BizJournals Portfolio
Aug 05 2008 6:58am EDT

Yahoo's New Numbers Problem

Sam Gustin says the flap over last Friday's Yahoo board reelection shows that investor displeasure with Jerry Yang and crew isn't going away, especially if Yahoo shares continue to trade below $20.

For those who've followed the MicroYahoogleCahn saga, last week's Yahoo annual meeting seemed sedate. Microsoft is gone, Carl Icahn was absent, and Yang and crew coasted to victory.

Now comes word that something may be rotten in Sunnyvale. Did 200 million shareholder votes go missing?

Late Monday, Gordie Crawford's Capital Research Global Investors, one of Yahoo's largest shareholders, asked for a reexamination of the vote on the grounds that its opposition to the current board may not have been fully represented in the final tally.

Capital Research, which owns over 5 percent of Yahoo shares, and its separately managed sister Capital World Investors, which owns 10 percent of Yahoo shares, had advised their funds not to vote for Yang's reelection.

Yang received about 85 percent of the tally in favor of his reelection. If all of the two capital funds' votes were correctly tallied, that would mean that virtually every other vote was in favor of Yang. Given widespread investor dissatisfaction with Yang and crew, that seems highly unlikely, Capital Research suggests.

TASK LIST:
A) In the Yahoo article, what share of Yahoo stock does Capital World Investors own?
B) Reproduce the Yahoo article from "BizJournals Portfolio" to "coasted to victory.".

EXTRACTED DATA:

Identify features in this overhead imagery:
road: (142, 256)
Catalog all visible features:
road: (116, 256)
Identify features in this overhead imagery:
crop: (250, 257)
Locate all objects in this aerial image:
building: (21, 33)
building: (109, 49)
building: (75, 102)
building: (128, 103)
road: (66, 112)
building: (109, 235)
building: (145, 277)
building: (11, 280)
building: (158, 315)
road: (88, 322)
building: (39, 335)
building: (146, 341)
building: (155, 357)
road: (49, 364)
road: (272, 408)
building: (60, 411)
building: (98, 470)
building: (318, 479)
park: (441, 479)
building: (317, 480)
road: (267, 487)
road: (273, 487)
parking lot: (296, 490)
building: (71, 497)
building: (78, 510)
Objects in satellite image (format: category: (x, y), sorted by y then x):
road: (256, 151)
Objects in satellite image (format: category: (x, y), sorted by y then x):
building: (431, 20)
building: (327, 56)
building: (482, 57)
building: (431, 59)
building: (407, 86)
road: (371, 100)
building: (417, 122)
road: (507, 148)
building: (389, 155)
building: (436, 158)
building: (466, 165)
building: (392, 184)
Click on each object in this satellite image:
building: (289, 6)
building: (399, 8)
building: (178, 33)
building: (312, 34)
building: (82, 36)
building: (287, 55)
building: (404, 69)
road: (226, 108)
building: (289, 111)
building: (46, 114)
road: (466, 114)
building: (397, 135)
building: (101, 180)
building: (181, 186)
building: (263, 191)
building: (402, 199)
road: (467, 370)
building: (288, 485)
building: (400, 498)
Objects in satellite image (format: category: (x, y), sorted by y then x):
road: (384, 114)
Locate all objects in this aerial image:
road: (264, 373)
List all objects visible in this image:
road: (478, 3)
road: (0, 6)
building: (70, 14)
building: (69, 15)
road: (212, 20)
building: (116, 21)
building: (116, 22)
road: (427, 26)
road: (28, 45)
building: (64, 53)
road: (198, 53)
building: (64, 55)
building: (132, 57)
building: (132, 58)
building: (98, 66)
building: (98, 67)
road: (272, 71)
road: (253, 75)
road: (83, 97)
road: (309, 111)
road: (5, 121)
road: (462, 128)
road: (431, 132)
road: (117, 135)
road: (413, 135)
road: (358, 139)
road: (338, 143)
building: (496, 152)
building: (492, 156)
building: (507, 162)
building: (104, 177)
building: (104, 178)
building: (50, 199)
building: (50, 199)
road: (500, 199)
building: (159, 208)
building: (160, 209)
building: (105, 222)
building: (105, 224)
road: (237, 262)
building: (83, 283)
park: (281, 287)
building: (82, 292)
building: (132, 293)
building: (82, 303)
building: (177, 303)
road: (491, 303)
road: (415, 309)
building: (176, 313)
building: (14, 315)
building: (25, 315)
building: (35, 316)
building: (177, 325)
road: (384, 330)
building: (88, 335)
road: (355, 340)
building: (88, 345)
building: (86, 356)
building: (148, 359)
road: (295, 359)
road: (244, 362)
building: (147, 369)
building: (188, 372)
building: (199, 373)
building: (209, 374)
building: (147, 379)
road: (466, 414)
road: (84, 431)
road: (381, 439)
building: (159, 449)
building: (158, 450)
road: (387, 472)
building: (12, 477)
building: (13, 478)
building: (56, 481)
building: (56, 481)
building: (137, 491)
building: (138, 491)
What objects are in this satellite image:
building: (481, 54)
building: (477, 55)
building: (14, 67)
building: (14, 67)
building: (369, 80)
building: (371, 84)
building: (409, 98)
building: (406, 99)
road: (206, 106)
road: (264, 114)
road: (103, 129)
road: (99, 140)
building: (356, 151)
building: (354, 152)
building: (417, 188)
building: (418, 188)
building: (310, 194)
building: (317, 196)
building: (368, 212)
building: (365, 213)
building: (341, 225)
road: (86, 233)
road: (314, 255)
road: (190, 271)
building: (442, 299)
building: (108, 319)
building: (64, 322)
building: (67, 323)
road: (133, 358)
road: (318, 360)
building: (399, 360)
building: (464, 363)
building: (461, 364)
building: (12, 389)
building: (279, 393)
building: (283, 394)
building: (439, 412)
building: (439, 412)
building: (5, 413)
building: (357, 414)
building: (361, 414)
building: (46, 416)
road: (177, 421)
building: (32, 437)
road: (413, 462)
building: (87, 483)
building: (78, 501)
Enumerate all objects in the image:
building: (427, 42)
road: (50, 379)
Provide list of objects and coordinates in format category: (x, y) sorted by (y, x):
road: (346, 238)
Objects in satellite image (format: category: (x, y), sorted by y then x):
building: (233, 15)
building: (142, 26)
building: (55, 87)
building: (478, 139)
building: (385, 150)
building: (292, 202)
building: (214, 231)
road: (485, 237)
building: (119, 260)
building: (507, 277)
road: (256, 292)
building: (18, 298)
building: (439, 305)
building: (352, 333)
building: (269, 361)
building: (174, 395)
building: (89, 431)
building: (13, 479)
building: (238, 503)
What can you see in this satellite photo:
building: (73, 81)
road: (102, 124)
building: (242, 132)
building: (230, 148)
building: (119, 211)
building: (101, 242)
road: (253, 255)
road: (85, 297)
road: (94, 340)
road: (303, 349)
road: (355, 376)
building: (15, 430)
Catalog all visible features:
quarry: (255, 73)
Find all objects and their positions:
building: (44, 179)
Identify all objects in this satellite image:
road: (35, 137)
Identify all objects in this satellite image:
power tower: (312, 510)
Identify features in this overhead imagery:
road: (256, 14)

RESPONSE LIST:
A) 10 percent

B)
BizJournals Portfolio
Aug 05 2008 6:58am EDT

Yahoo's New Numbers Problem

Sam Gustin says the flap over last Friday's Yahoo board reelection shows that investor displeasure with Jerry Yang and crew isn't going away, especially if Yahoo shares continue to trade below $20.

For those who've followed the MicroYahoogleCahn saga, last week's Yahoo annual meeting seemed sedate. Microsoft is gone, Carl Icahn was absent, and Yang and crew coasted to victory.